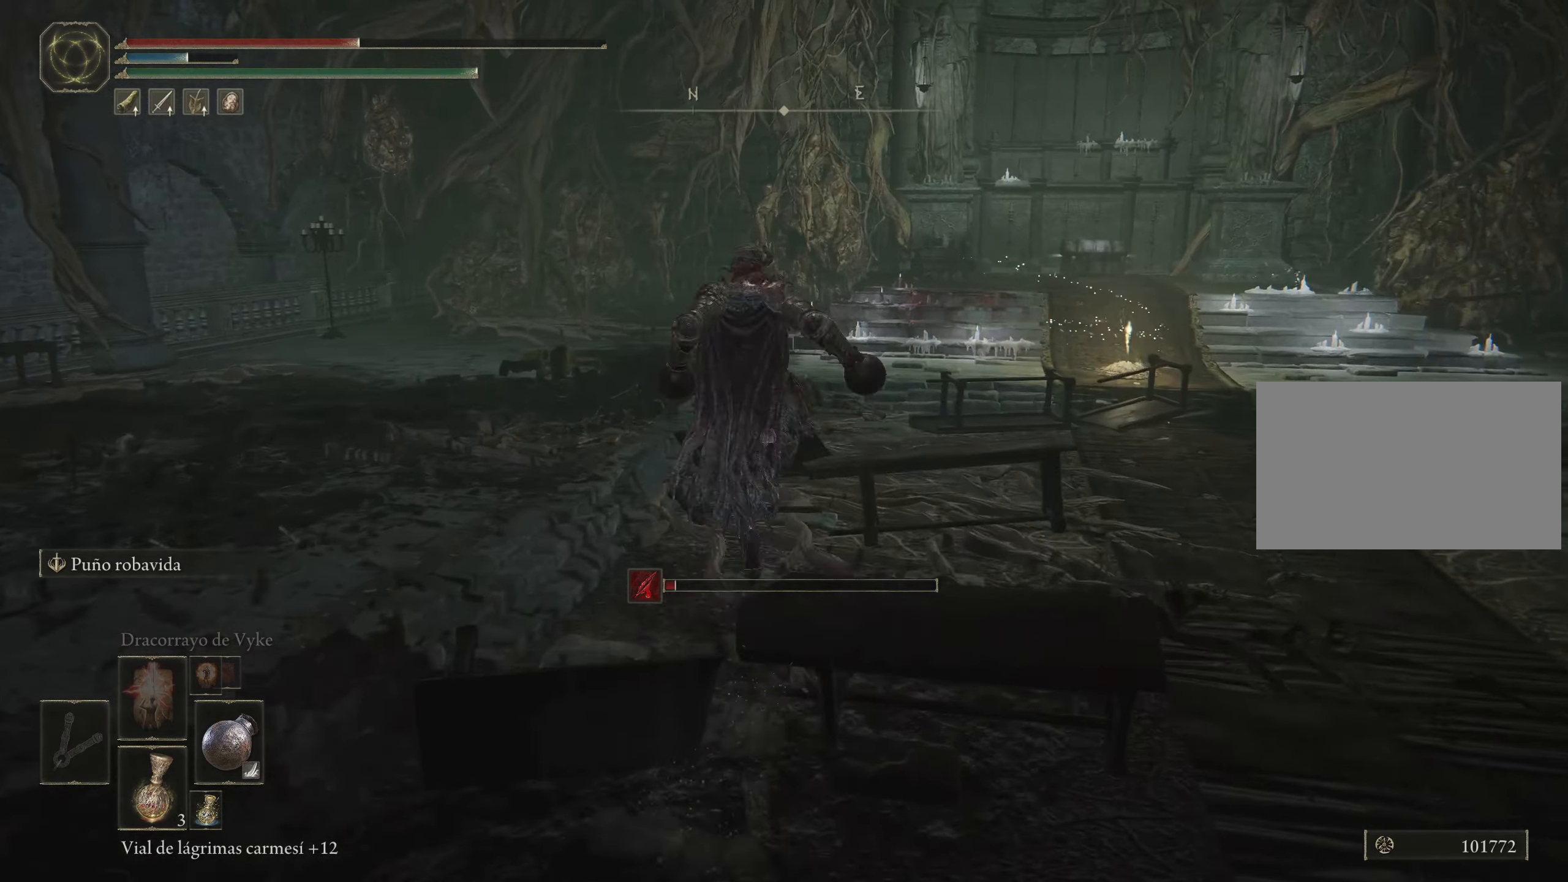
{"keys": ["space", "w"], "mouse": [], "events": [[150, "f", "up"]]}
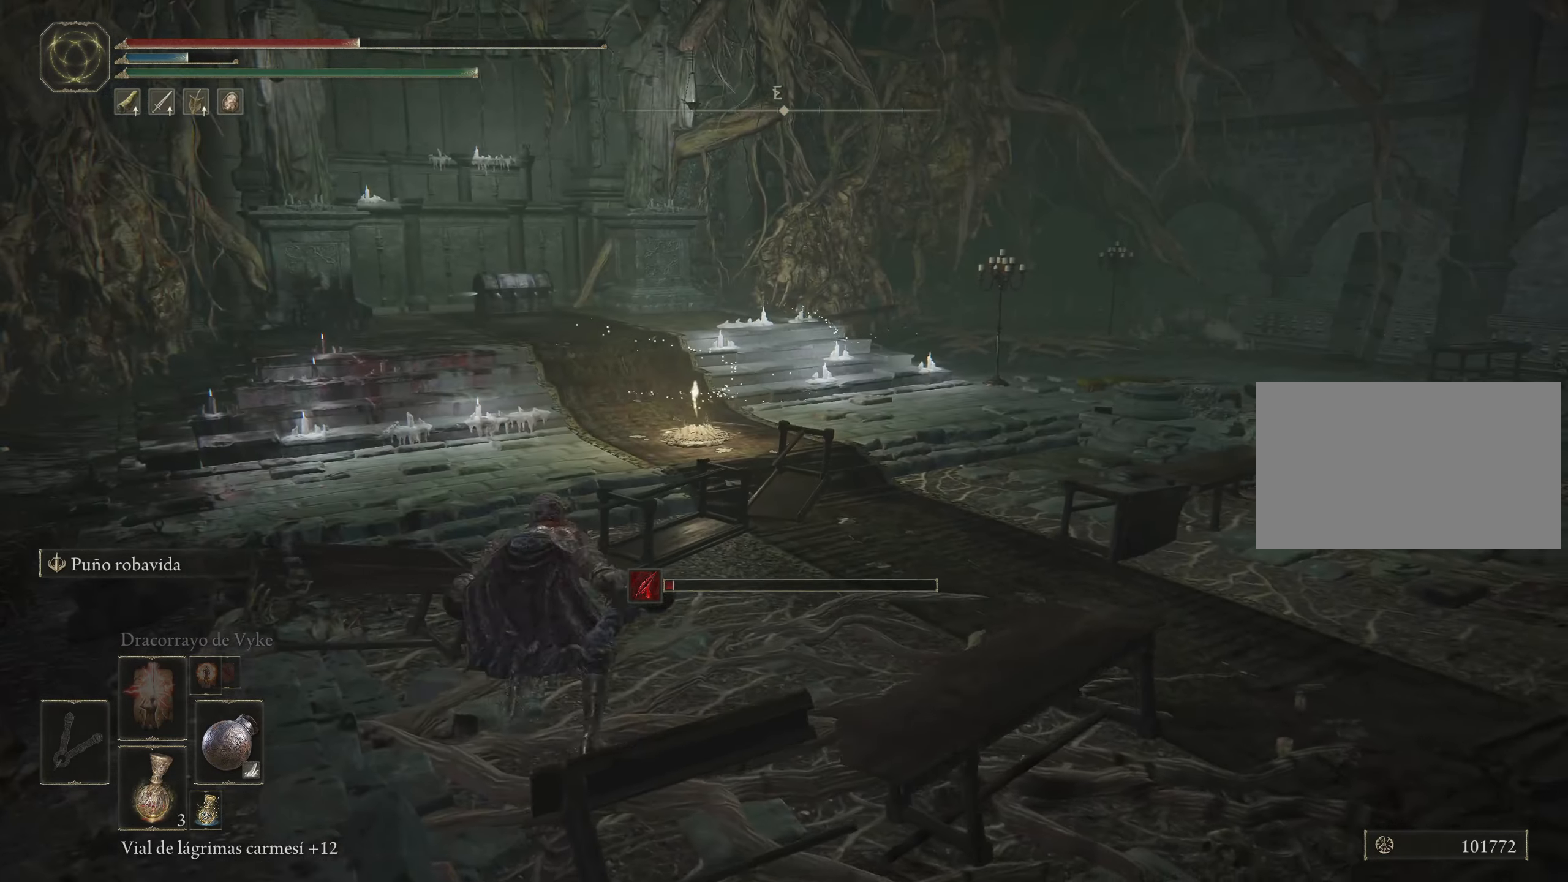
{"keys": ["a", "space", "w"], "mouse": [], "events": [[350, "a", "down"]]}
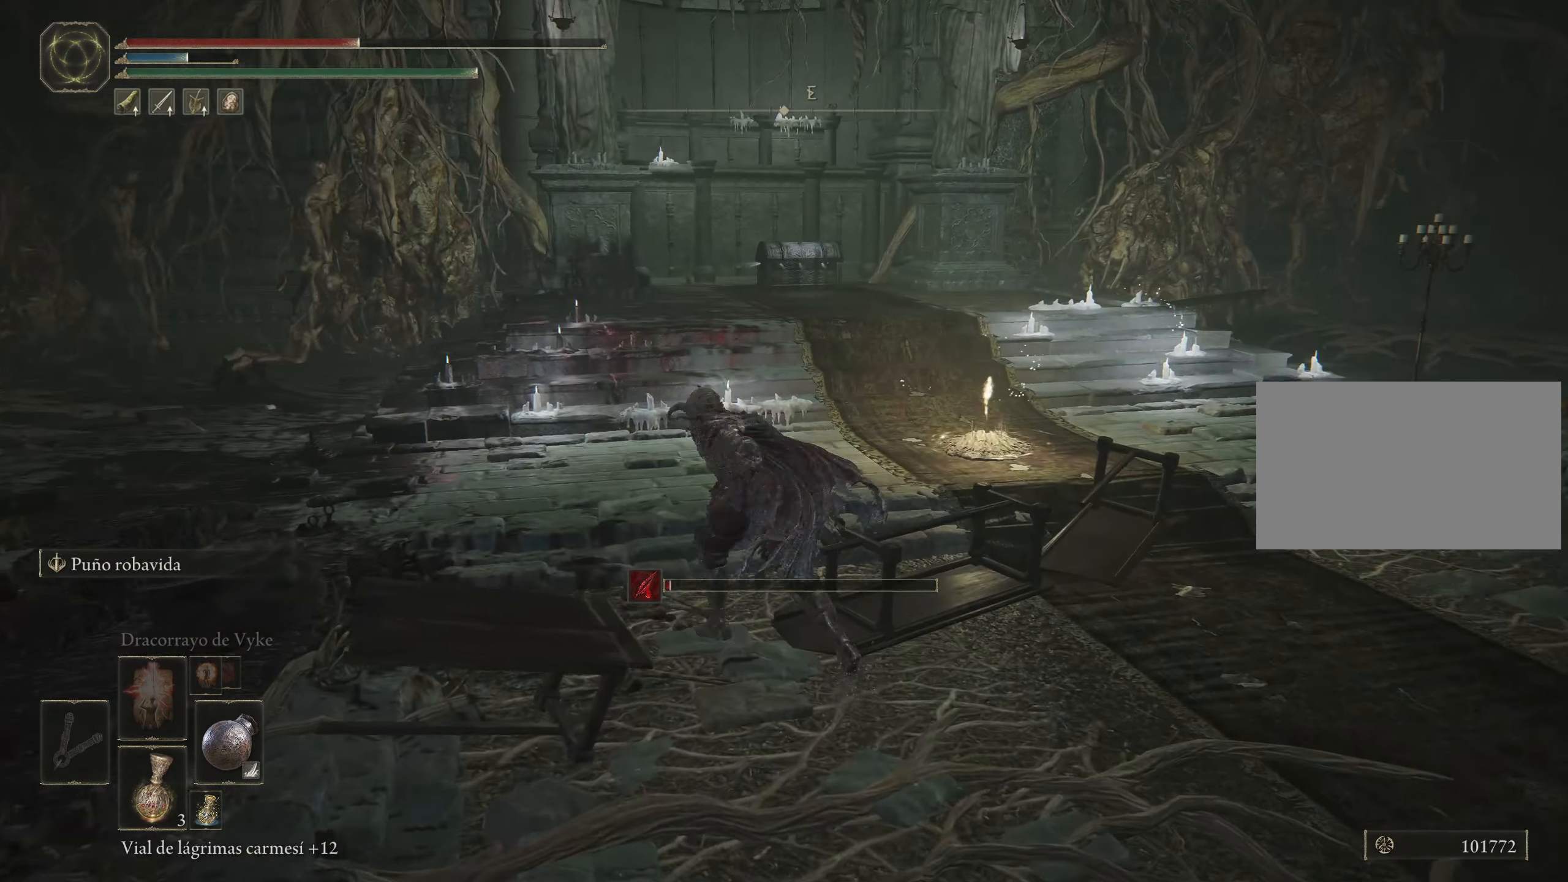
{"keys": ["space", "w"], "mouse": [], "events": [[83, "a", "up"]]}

WHAT YOU SHOULD DO |
Please output the data above exactly as given, omitting every picture.

ANSWER TO THIS TASK |
{"keys": ["space", "w"], "mouse": [], "events": [[150, "f", "up"]]}
{"keys": ["a", "space", "w"], "mouse": [], "events": [[350, "a", "down"]]}
{"keys": ["space", "w"], "mouse": [], "events": [[83, "a", "up"]]}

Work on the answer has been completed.